Recent developments in the biopharmaceutical world have ushered in a new era of innovation to the great benefit of American patients. New, groundbreaking, highly effective prescription drugs have become available to treat diseases such as arthritis, psoriasis, cancer and Crohn’s.
Biologic drugs, made from living organisms unlike traditional small molecule pharmaceuticals, hold incredible promise for the future of American healthcare. However, two major factors — safety and cost — will determine whether doctors can effectively utilize them to treat their patients, and whether patients fully embrace these medicines in the coming years.
Congress passed the Biologics Price Competition and Innovation Act in 2009, and as its name suggests, it was intended to strike an appropriate balance between innovation and access, as the Hatch-Waxman Act for generic drugs had done nearly 30 years earlier.
Most important, it created a pathway for the approval of biosimilars in the United States, which are medically equivalent versions of biologics which would compete with innovator drugs after a 12-year market exclusivity period. Europe, which approved its first biosimilar in 2006, has already saved tens of billions of dollars through competition between biosimilars and biologics.
Competition drives down costs and provides both physicians and their patients with choices, a critical component of a functioning free market. However, confidence in safety and quality is an essential part of this availability of choice, and of the willingness of doctors to prescribe certain medications and pharmacists to fill those orders.
The U.S. relies on a similar system to the European Union. Drug safety, quality, and efficacy are overseen and ensured by an independent agency, using scientific standards developed by researchers and industry experts. This system has functioned smoothly for decades in the United States and contributes to a more robust competitive market.
Unfortunately, language has been included in a piece of legislation currently moving through Congress, the Lower Health Care Costs Act (S.1895), which would strip the requirement for biologic medicines to adhere to existing standards set by independent experts. The proposed language in S.1895, Section 207, could put patient safety at risk and undermine manufacturers’ ability to bring competing products to market, which could keep prices high for consumers.

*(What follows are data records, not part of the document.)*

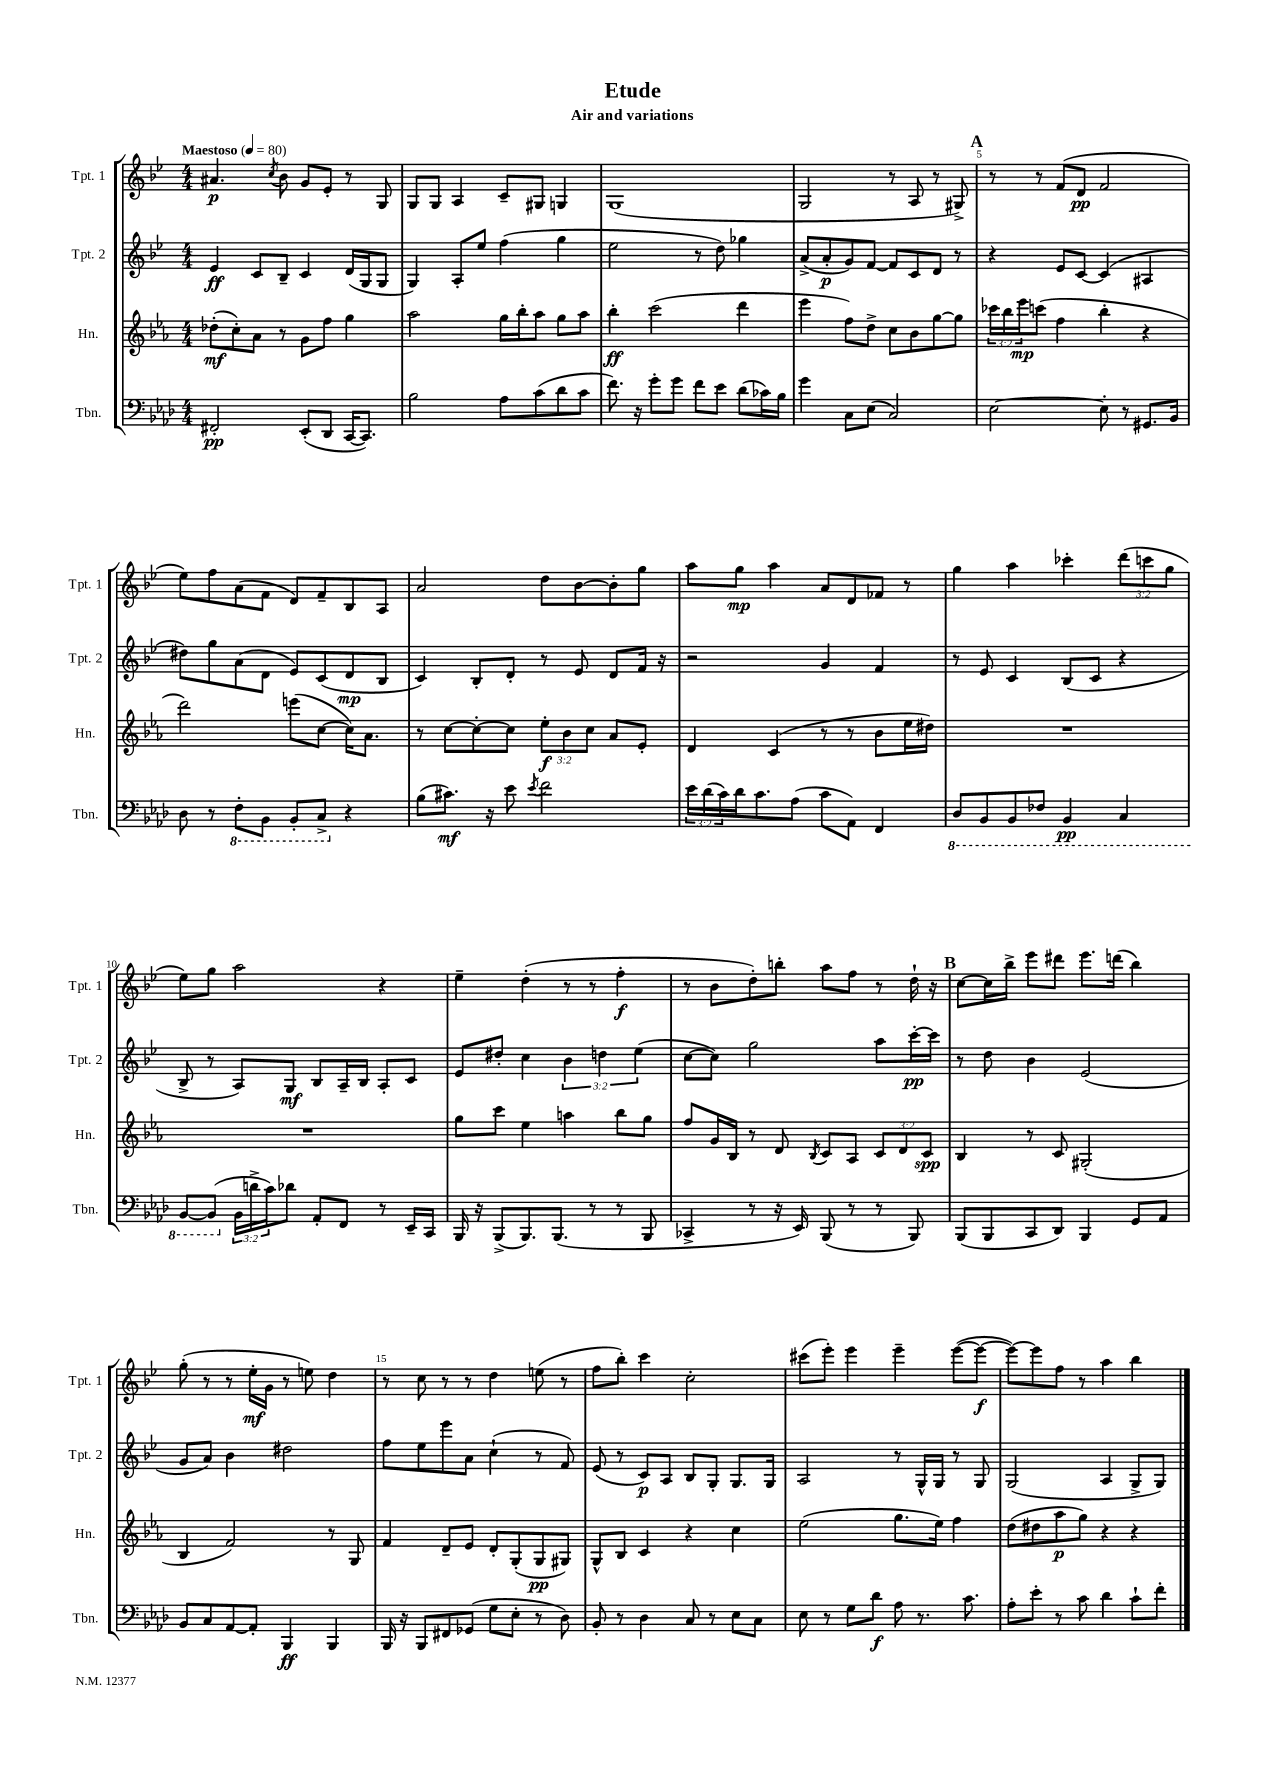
\header { title = "Etude" subtitle = "Air and variations" }
<<
\new StaffGroup <<
\new Staff = "s0" \with { instrumentName = "Tpt. 1" shortInstrumentName = "Tpt. 1" } {
    \clef treble \key bes \major \numericTimeSignature \time 4/4 \override Staff.TupletNumber.text = #tuplet-number::calc-fraction-text \tempo "Maestoso" 4 = 80
    ais'4.\p \acciaccatura { c''8 } bes'8 g'8 ees'8-. r8 g8 |
    g8 g8 a4 c'8-- gis8 g4 |
    g1( |
    g2 r8 a8 r8 gis8->) |
    \mark \markup { \bold "A" } r8 r8 f'8( d'8\pp f'2 |
    ees''8) f''8 a'8( f'8 d'8) f'8-- bes8 a8 |
    a'2 d''8 bes'8~ bes'8-. g''8 |
    a''8 g''8\mp a''4 a'8 d'8 fes'8 r8 |
    g''4 a''4 ces'''4-. \tuplet 3/2 { d'''8( c'''8 g''8 } |
    ees''8) g''8 a''2 r4 |
    ees''4-- d''4-.( r8 r8 f''4-.\f |
    r8 bes'8 d''8-.) b''8-. a''8 f''8 r8 d''16-! r16 |
    \mark \markup { \bold "B" } c''8~ c''16 bes''16-> ees'''8 dis'''8 ees'''8. d'''16( bes''4) |
    g''8-.( r8 r8 ees''16-.\mf g'16 r8 e''8) d''4 |
    r8 c''8 r8 r8 d''4 e''8( r8 |
    f''8 bes''8-.) c'''4 c''2-. |
    cis'''8( ees'''8-.) ees'''4 ees'''4-- ees'''8~( ees'''8~\f |
    ees'''8~) ees'''8 f''8 r8 a''4 bes''4 \bar "|." |
}
\new Staff = "s1" \with { instrumentName = "Tpt. 2" shortInstrumentName = "Tpt. 2" } {
    \clef treble \key bes \major \numericTimeSignature \time 4/4 \override Staff.TupletNumber.text = #tuplet-number::calc-fraction-text
    ees'4\ff c'8 bes8-- c'4 d'16( g16 g8 |
    g4) a8-. ees''8 f''4( g''4 |
    ees''2 r8 d''8) ges''4 |
    a'8->( a'8-.\p g'8) f'8~ f'8 c'8 d'8 r8 |
    \mark \markup { \bold "A" } r4 ees'8 c'8~ c'4( ais4 |
    dis''8) g''8 a'8( d'8 ees'8) c'8( d'8\mp bes8 |
    c'4) bes8-. d'8-. r8 ees'8 d'8 f'16 r16 |
    r2 g'4 f'4 |
    r8 ees'8 c'4 bes8( c'8 r4 |
    bes8-> r8 a8) g8\mf bes8 a16-- bes16 a8-. c'8 |
    ees'8 dis''8-. c''4 \tuplet 3/2 { bes'4 d''4 ees''4( } |
    c''8~ c''8) g''2 a''8 c'''16~-.\pp c'''16 |
    \mark \markup { \bold "B" } r8 d''8 bes'4 ees'2( |
    g'8 a'8) bes'4 dis''2 |
    f''8 ees''8 ees'''8 a'8 c''4-!( r8 f'8) |
    ees'8( r8 c'8\p) a8 bes8 g8-. g8. g16 |
    a2 r8 g16-^ g16 r8 g8 |
    g2( a4 g8-> g8) \bar "|." |
}
\new Staff = "s2" \with { instrumentName = "Hn." shortInstrumentName = "Hn." } {
    \clef treble \key ees \major \numericTimeSignature \time 4/4 \override Staff.TupletNumber.text = #tuplet-number::calc-fraction-text
    des''8-.\mf( c''8-.) aes'8 r8 g'8 f''8 g''4 |
    aes''2 g''16 bes''16-. aes''8 g''8 aes''8 |
    bes''4-.\ff c'''2( d'''4 |
    ees'''4 f''8) d''8-> c''8 bes'8 g''8~ g''8 |
    \mark \markup { \bold "A" } \tuplet 3/2 { ces'''16 bes''16 ees'''16\mp } c'''8( f''4 bes''4-. r4 |
    d'''2) e'''8( c''8~ c''16) aes'8. |
    r8 c''8~ c''8~-. c''8 \tuplet 3/2 { ees''8-.\f bes'8 c''8 } aes'8 ees'8-. |
    d'4 c'4( r8 r8 bes'8 ees''16 dis''16) |
    R1 |
    R1 |
    g''8 c'''8 ees''4 a''4 bes''8 g''8 |
    f''8 g'16 bes16 r8 d'8 \acciaccatura { bes8 } c'8 aes8 \tuplet 3/2 { c'8 d'8 c'8\spp } |
    \mark \markup { \bold "B" } bes4 r8 c'8 gis2-.( |
    bes4 f'2) r8 g8 |
    f'4 d'8-- ees'8 d'8-. g8-.( g8\pp gis8) |
    g8-^ bes8 c'4 r4 c''4 |
    ees''2( g''8. ees''16) f''4 |
    d''8( dis''8 aes''8\p g''8) r4 r4 \bar "|." |
}
\new Staff = "s3" \with { instrumentName = "Tbn." shortInstrumentName = "Tbn." } {
    \clef bass \key aes \major \numericTimeSignature \time 4/4 \override Staff.TupletNumber.text = #tuplet-number::calc-fraction-text
    fis,2-.\pp ees,8-.( des,8 c,16~ c,8.) |
    bes2 aes8 c'8( des'8 c'8 |
    f'8.) r16 g'8-. g'8 f'8 ees'8 des'8( ces'16) bes16 |
    g'4 c8 ees8( c2) |
    \mark \markup { \bold "A" } ees2~ ees8-. r8 gis,8. bes,16 |
    des8 r8 \ottava #-1 f,8-. bes,,8 bes,,8-. c,8-> \ottava #0 r4 |
    bes8( cis'8.\mf) r16 ees'8 \acciaccatura { ees'8 } f'2 |
    \tuplet 3/2 { ees'16 des'16( c'16) } des'16 c'8. aes8( c'8 aes,8) f,4 |
    \ottava #-1 des,8 bes,,8 bes,,8 fes,8 bes,,4\pp c,4 |
    bes,,8~ bes,,8( \ottava #0 \tuplet 3/2 { bes,16 d'16-> c'16) } des'8 aes,8-. f,8 r8 ees,16-- c,16 |
    bes,,16 r16 bes,,8->( bes,,8.) bes,,8.( r8 r8 bes,,8 |
    ces,4-> r8 r16 ees,16) bes,,8( r8 r8 bes,,8) |
    \mark \markup { \bold "B" } bes,,8( bes,,8 c,8 des,8) bes,,4 g,8 aes,8 |
    bes,8 c8 aes,8~ aes,8-. bes,,4\ff bes,,4 |
    bes,,16 r16 bes,,8 fis,8 ges,8( g8 ees8-. r8 des8) |
    bes,8-. r8 des4 c8 r8 ees8 c8 |
    ees8 r8 g8 des'8\f aes8 r8. c'8. |
    aes8-. ees'8-. r8 c'8 des'4 c'8-! f'8-. \bar "|." |
}
>>
>>
\layout { \context { \Score \override BarNumber.break-visibility = ##(#f #t #t) barNumberVisibility = #(every-nth-bar-number-visible 5) } }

These standards, many of which are called monographs, are not created until after the Food and Drug Administration has already approved a drug for sale in the United States, and therefore cannot impede the regulatory approval process. These standards have also been adjusted in recent years by the experts who develop them, which can now better account for the complexity of the medicines to which they apply.
While there is, unfortunately, a myriad of factors which do obstruct the entry of biosimilars into the United States’ market, the existence of independent, scientifically informed safety standards is not one of them. In fact, manufacturers of competing drugs use the public standards as benchmarks to develop their own products, speeding up their own market entry to the direct benefit of American patients who are seeking new approaches to address soaring drug costs. In fact, a recent RAND study estimates savings from biosimilars to reach as much as $150 billion over a 10-year period.
Section 207 seems to be a solution in search of a problem. It is supported by neither the pharmaceutical industry nor the pharmacy community, and it would put an increased strain on the FDA at a time when the agency should be hyper-focused on approving new drugs to compete in the U.S. market, without sacrificing quality or safety.
If prescription drug legislation is going to advance this year, the Senate would be wise to move the bill along without Section 207.